Work instructions: Down to the last line, reproduce the data that follows, but skip the pictures.

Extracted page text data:
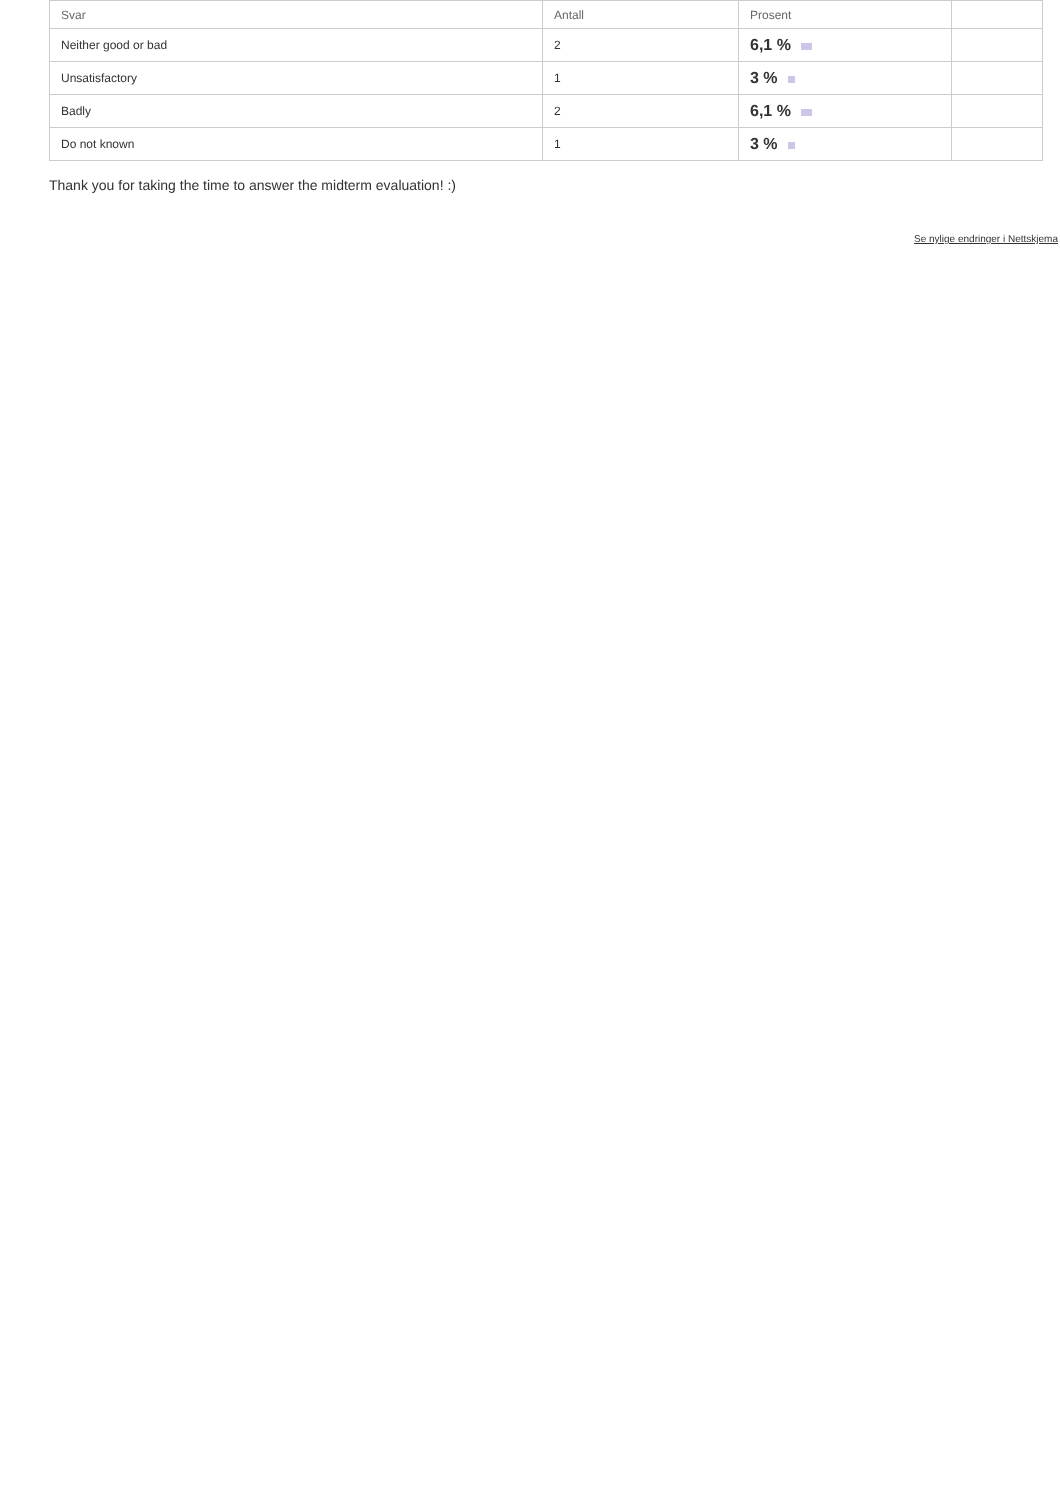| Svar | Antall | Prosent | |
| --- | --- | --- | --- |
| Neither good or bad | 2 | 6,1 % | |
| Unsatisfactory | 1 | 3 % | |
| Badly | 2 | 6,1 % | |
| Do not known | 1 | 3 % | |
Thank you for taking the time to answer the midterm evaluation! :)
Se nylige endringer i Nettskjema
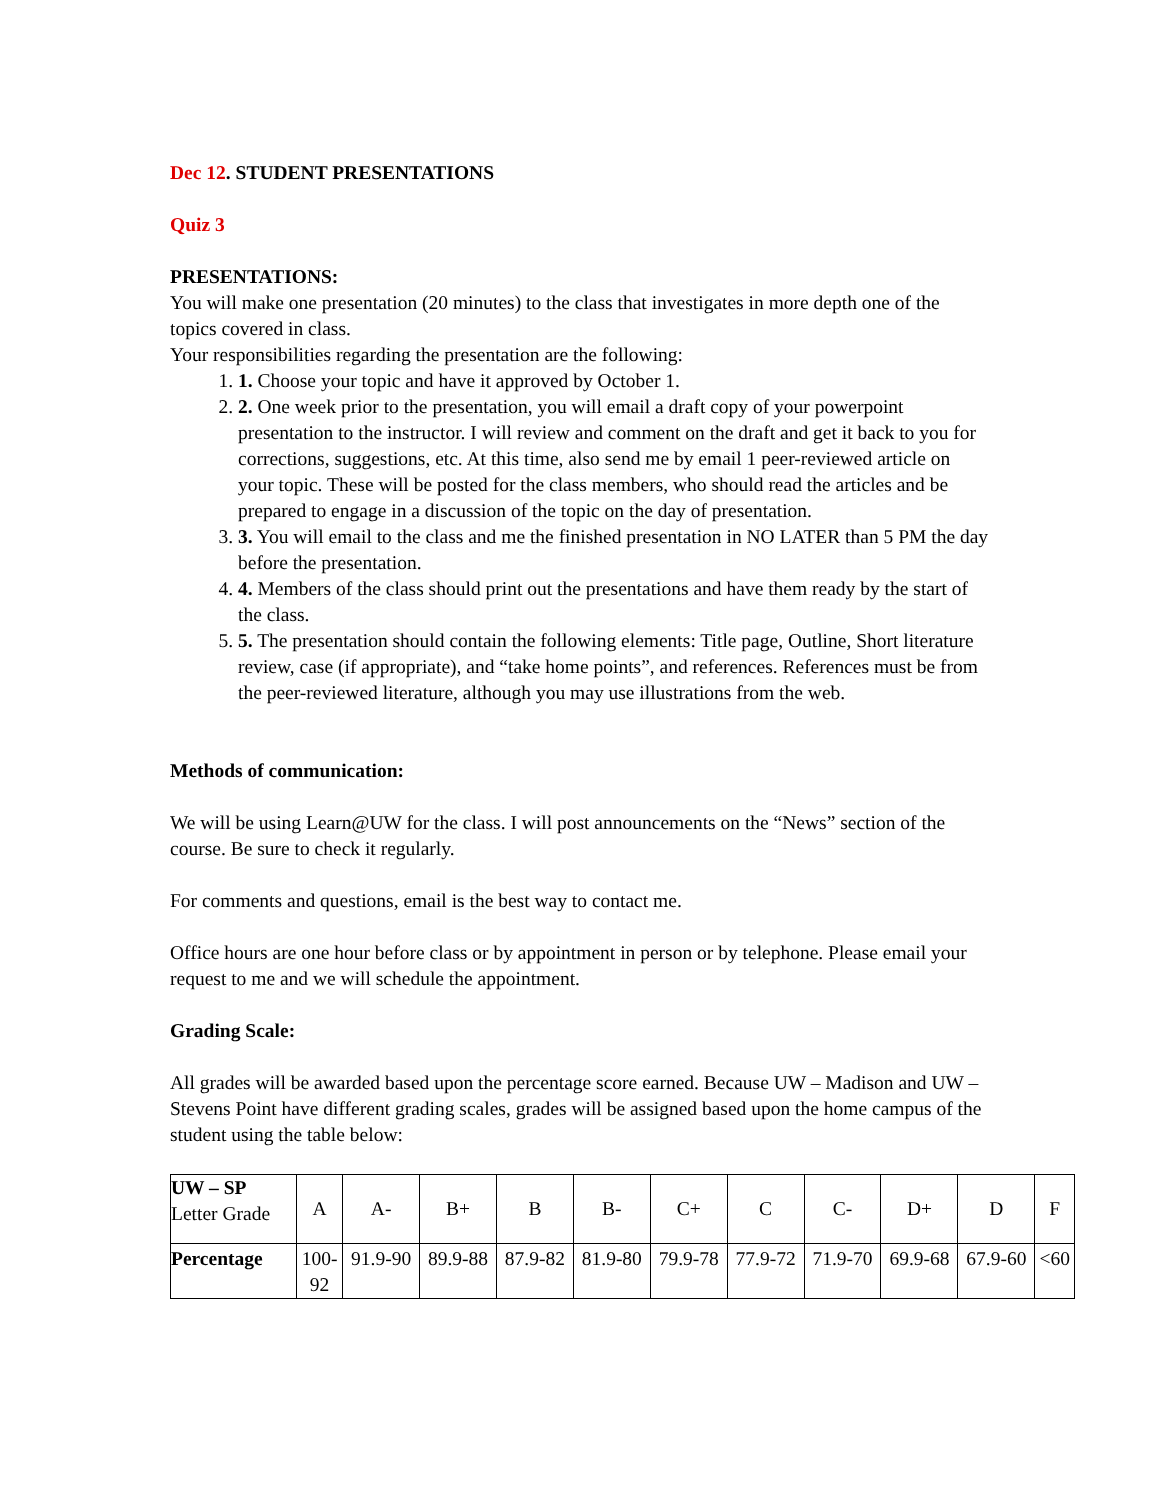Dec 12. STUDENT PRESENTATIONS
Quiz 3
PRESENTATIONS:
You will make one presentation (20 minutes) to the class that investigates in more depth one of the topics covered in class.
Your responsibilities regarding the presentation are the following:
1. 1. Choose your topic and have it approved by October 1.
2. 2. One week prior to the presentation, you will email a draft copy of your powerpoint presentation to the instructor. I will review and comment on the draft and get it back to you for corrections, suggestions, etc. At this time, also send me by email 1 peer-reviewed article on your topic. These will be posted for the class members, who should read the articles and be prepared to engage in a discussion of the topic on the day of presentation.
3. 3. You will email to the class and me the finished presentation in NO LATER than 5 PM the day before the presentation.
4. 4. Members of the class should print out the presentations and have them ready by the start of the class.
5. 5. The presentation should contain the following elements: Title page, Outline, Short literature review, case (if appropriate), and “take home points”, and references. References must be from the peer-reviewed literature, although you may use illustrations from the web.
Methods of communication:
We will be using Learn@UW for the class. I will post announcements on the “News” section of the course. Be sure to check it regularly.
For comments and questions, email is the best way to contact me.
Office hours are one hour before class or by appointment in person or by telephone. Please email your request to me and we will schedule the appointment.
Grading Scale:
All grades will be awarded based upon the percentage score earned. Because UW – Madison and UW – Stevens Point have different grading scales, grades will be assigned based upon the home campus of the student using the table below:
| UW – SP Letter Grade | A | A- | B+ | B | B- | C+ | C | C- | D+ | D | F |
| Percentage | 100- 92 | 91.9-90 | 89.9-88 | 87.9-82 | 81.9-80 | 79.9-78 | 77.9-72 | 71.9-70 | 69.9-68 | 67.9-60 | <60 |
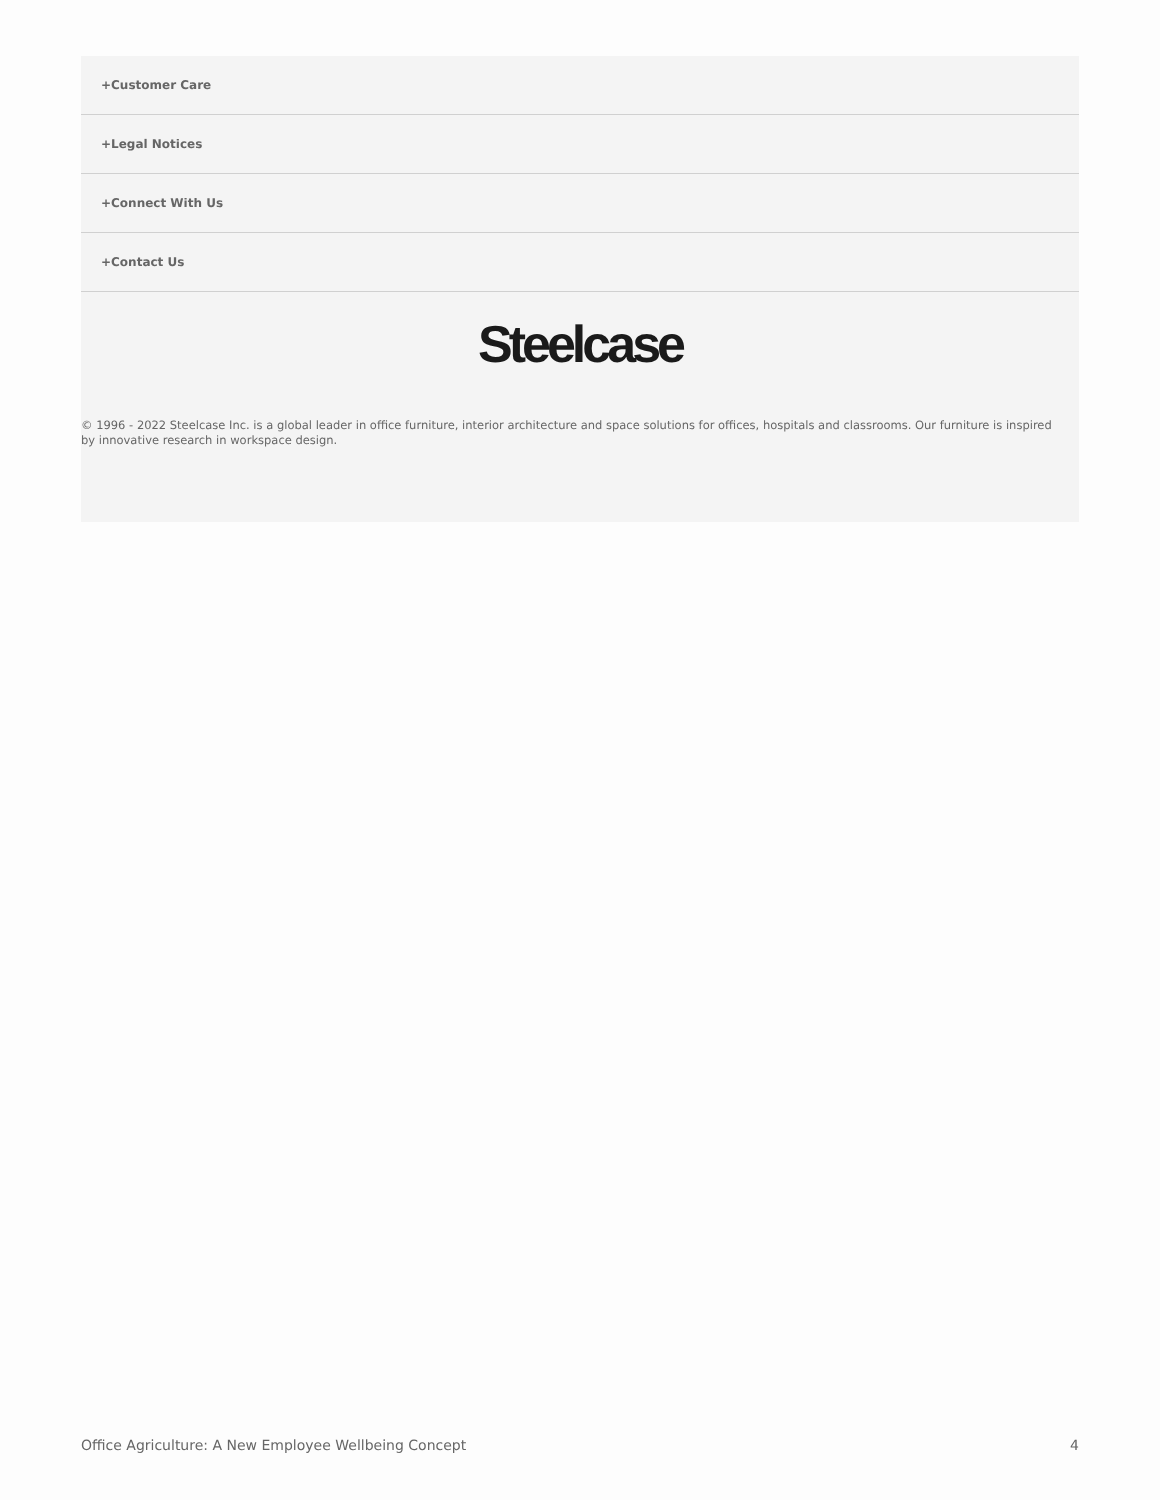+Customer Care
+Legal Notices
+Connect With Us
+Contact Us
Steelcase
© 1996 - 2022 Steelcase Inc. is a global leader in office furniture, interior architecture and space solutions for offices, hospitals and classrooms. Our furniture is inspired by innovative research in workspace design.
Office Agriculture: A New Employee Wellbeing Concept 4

Output for this task:
| Svar | Antall | Prosent | |
| --- | --- | --- | --- |
| Neither good or bad | 2 | 6,1 % | |
| Unsatisfactory | 1 | 3 % | |
| Badly | 2 | 6,1 % | |
| Do not known | 1 | 3 % | |
Thank you for taking the time to answer the midterm evaluation! :)
Se nylige endringer i Nettskjema
Dec 12. STUDENT PRESENTATIONS
Quiz 3
PRESENTATIONS:
You will make one presentation (20 minutes) to the class that investigates in more depth one of the topics covered in class.
Your responsibilities regarding the presentation are the following:
1. 1. Choose your topic and have it approved by October 1.
2. 2. One week prior to the presentation, you will email a draft copy of your powerpoint presentation to the instructor. I will review and comment on the draft and get it back to you for corrections, suggestions, etc. At this time, also send me by email 1 peer-reviewed article on your topic. These will be posted for the class members, who should read the articles and be prepared to engage in a discussion of the topic on the day of presentation.
3. 3. You will email to the class and me the finished presentation in NO LATER than 5 PM the day before the presentation.
4. 4. Members of the class should print out the presentations and have them ready by the start of the class.
5. 5. The presentation should contain the following elements: Title page, Outline, Short literature review, case (if appropriate), and “take home points”, and references. References must be from the peer-reviewed literature, although you may use illustrations from the web.
Methods of communication:
We will be using Learn@UW for the class. I will post announcements on the “News” section of the course. Be sure to check it regularly.
For comments and questions, email is the best way to contact me.
Office hours are one hour before class or by appointment in person or by telephone. Please email your request to me and we will schedule the appointment.
Grading Scale:
All grades will be awarded based upon the percentage score earned. Because UW – Madison and UW – Stevens Point have different grading scales, grades will be assigned based upon the home campus of the student using the table below:
| UW – SP Letter Grade | A | A- | B+ | B | B- | C+ | C | C- | D+ | D | F |
| Percentage | 100- 92 | 91.9-90 | 89.9-88 | 87.9-82 | 81.9-80 | 79.9-78 | 77.9-72 | 71.9-70 | 69.9-68 | 67.9-60 | <60 |
+Customer Care
+Legal Notices
+Connect With Us
+Contact Us
Steelcase
© 1996 - 2022 Steelcase Inc. is a global leader in office furniture, interior architecture and space solutions for offices, hospitals and classrooms. Our furniture is inspired by innovative research in workspace design.
Office Agriculture: A New Employee Wellbeing Concept 4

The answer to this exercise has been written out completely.